=== What you need to do ===
Could you express everything from the line containing "genus: Plectranthus" down to the end of the listing as a JSON list of strings, one string per line and blank lines omitted?

=== Listed records ===

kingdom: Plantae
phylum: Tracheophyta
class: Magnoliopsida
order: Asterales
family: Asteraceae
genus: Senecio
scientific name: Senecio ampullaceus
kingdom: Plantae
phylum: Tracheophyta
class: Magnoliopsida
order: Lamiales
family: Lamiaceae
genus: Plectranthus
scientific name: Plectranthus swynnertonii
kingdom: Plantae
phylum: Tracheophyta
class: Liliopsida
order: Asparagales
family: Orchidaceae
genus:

=== Written response ===
[
  "genus: Plectranthus",
  "scientific name: Plectranthus swynnertonii",
  "kingdom: Plantae",
  "phylum: Tracheophyta",
  "class: Liliopsida",
  "order: Asparagales",
  "family: Orchidaceae",
  "genus:"
]